Rendered page images:
··········

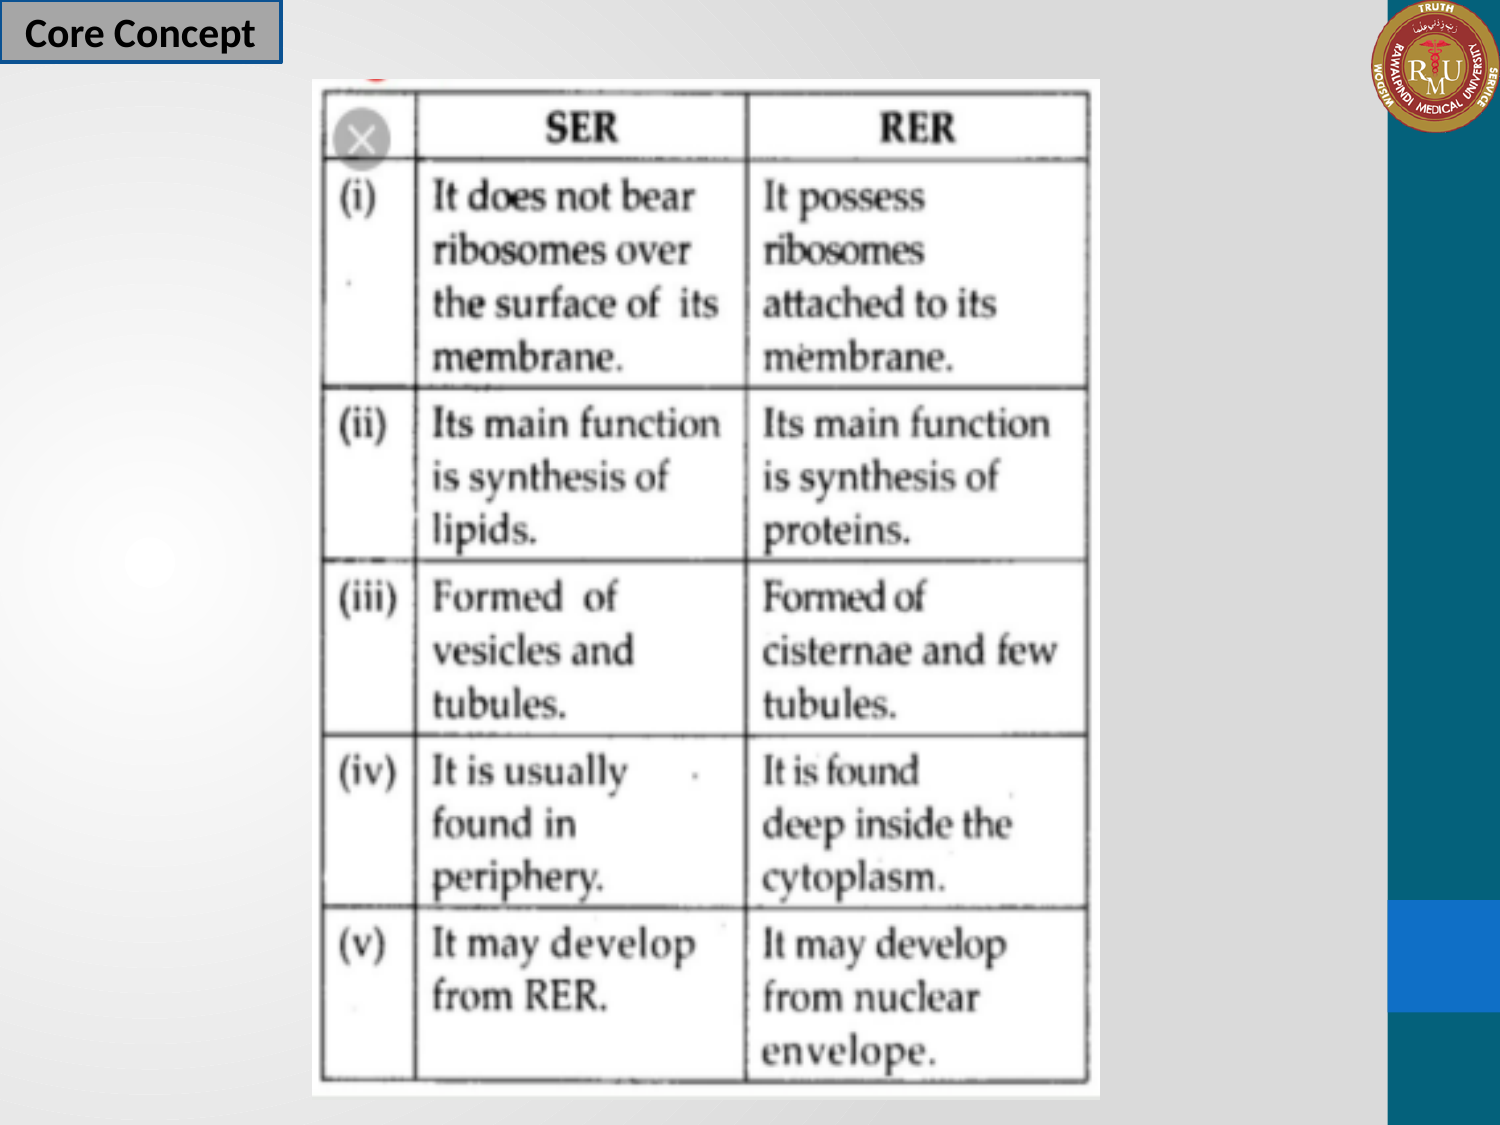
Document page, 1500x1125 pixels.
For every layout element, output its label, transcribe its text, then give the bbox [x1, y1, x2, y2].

picture [311, 79, 1101, 1101]
picture [1370, 0, 1500, 133]
text_box Core Concept [0, 0, 283, 64]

··········

Exactly as written above, print every record, and keep the pictures out.

Document page, 1500x1125 pixels.
For every layout element, output its label, transcribe its text, then give the bbox [x1, y1, x2, y2].

picture [311, 79, 1101, 1101]
picture [1370, 0, 1500, 133]
text_box Core Concept [0, 0, 283, 64]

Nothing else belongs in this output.